How I Spent My Summer….


So back in May, some ex-con and ex-cop/FBI agent friends of mine called me about a huge heist job in Brazil.  We modified some muscle cars, and two of the cars reinforced their bumpers and stole a one ton safe full of money.  A couple of us drove decoy cop cars to throw off the authorities while my buff and bald friend and ex-cop dragged the safe through the streets of Rio, destroying everything in its wake.  I then headed to Tokyo with a hottie named Han. 

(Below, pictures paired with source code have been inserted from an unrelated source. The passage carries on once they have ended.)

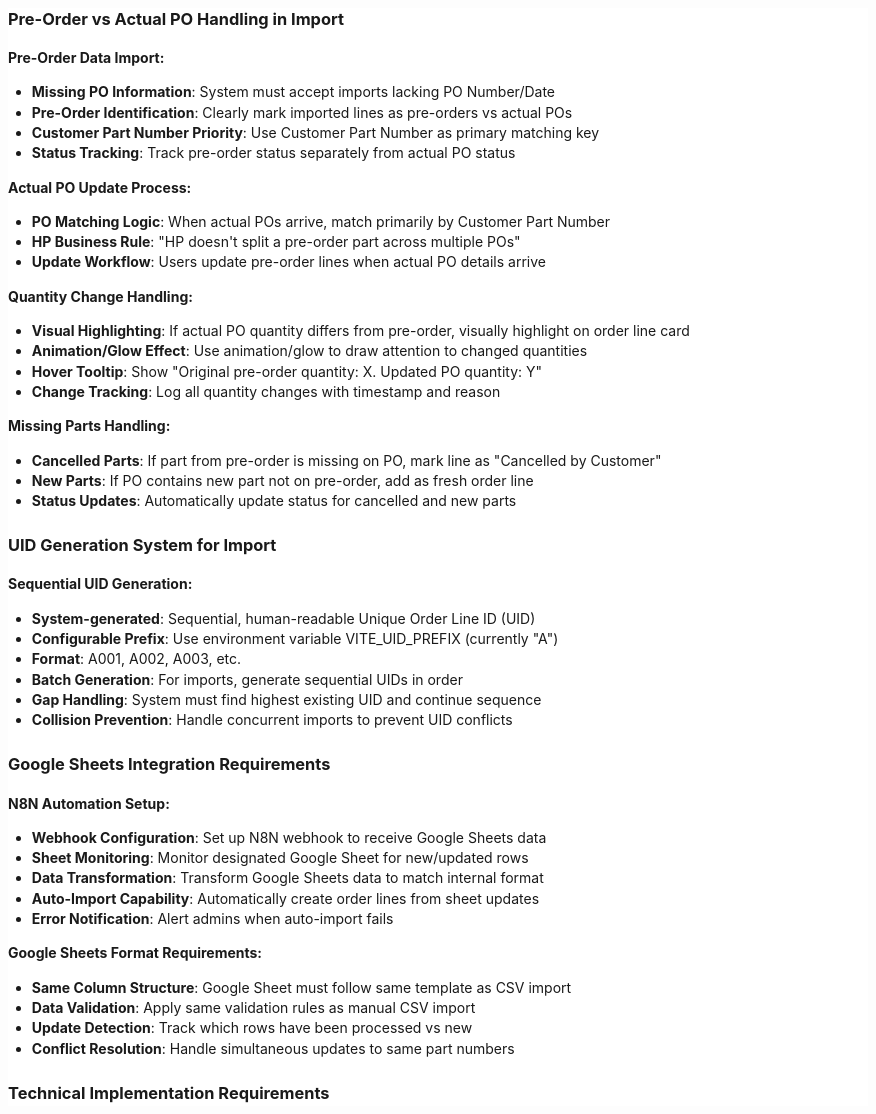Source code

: ### Pre-Order vs Actual PO Handling in Import

**Pre-Order Data Import:**
- **Missing PO Information**: System must accept imports lacking PO Number/Date
- **Pre-Order Identification**: Clearly mark imported lines as pre-orders vs actual POs
- **Customer Part Number Priority**: Use Customer Part Number as primary matching key
- **Status Tracking**: Track pre-order status separately from actual PO status

**Actual PO Update Process:**
- **PO Matching Logic**: When actual POs arrive, match primarily by Customer Part Number
- **HP Business Rule**: "HP doesn't split a pre-order part across multiple POs"
- **Update Workflow**: Users update pre-order lines when actual PO details arrive

**Quantity Change Handling:**
- **Visual Highlighting**: If actual PO quantity differs from pre-order, visually highlight on order line card
- **Animation/Glow Effect**: Use animation/glow to draw attention to changed quantities
- **Hover Tooltip**: Show "Original pre-order quantity: X. Updated PO quantity: Y"
- **Change Tracking**: Log all quantity changes with timestamp and reason

**Missing Parts Handling:**
- **Cancelled Parts**: If part from pre-order is missing on PO, mark line as "Cancelled by Customer"
- **New Parts**: If PO contains new part not on pre-order, add as fresh order line
- **Status Updates**: Automatically update status for cancelled and new parts

### UID Generation System for Import

**Sequential UID Generation:**
- **System-generated**: Sequential, human-readable Unique Order Line ID (UID)
- **Configurable Prefix**: Use environment variable VITE_UID_PREFIX (currently "A")
- **Format**: A001, A002, A003, etc.
- **Batch Generation**: For imports, generate sequential UIDs in order
- **Gap Handling**: System must find highest existing UID and continue sequence
- **Collision Prevention**: Handle concurrent imports to prevent UID conflicts

### Google Sheets Integration Requirements

**N8N Automation Setup:**
- **Webhook Configuration**: Set up N8N webhook to receive Google Sheets data
- **Sheet Monitoring**: Monitor designated Google Sheet for new/updated rows
- **Data Transformation**: Transform Google Sheets data to match internal format
- **Auto-Import Capability**: Automatically create order lines from sheet updates
- **Error Notification**: Alert admins when auto-import fails

**Google Sheets Format Requirements:**
- **Same Column Structure**: Google Sheet must follow same template as CSV import
- **Data Validation**: Apply same validation rules as manual CSV import
- **Update Detection**: Track which rows have been processed vs new
- **Conflict Resolution**: Handle simultaneous updates to same part numbers

### Technical Implementation Requirements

On my way back to the U.S., an old shipmate of mine tracked me down.   He’s missing a leg and blackmailed me into helping him find the Fountain of Youth.  He eventually told me a horrific story of how his ship was raided and destroyed by a dude with a black beard, which is how he lost his leg (now a wooden stump filled with rum).  Once finding the fountain, we engaged in a battle with the English and Spanish, where I was rescued by my new best friend, a mermaid. 

So then, I finally made it back to U.S., and tried to relax in a college town bar/grille.  A brainiac professor hit on me with some weird hypothesis about genetic mutations.  Before I know it a bunch of teen-agers banned together at some secret government base.  The smartest one changed into a hairy blue beast, another one screamed out sonic blasts, but they all used their powers to save us from a missile crisis. 

For the heck of it, my friends and I decide to shoot a zombie film with an eight-mm camera we found in someone’s attic.  While recording a touching scene at a railroad station, our old biology teacher parks his truck on the tracks on the oncoming train.  The train crashed into the truck and freight cars flew in a wickedly spectacular derailment.  My buds and I flipped out and ran from the scene and eventually resumed filming of our zombie movie.  Meanwhile, engines disappeared from cars and the military showed up, looking for something.  When watching the first take of our zombie movie, we saw that a giant ant like alien escaped from the train wreck and is now burrowing under our town.  The alien nabbed our hot chic friend, so me and the pyromaniac tracked down the alien in his hideout, and help him rebuild his space ship to return home.  That’s all he wanted, people.  Geesh. 

Upon arriving back at home, a teen-aged neighbor tells me that I missed a vampire hunting party with an eccentric Scottish vampire slayer.  Doh!  I would have loved to see that!

Okay, so maybe my summer didn’t go quite like that.  Maybe it was riddled with rain delays and an economic scare.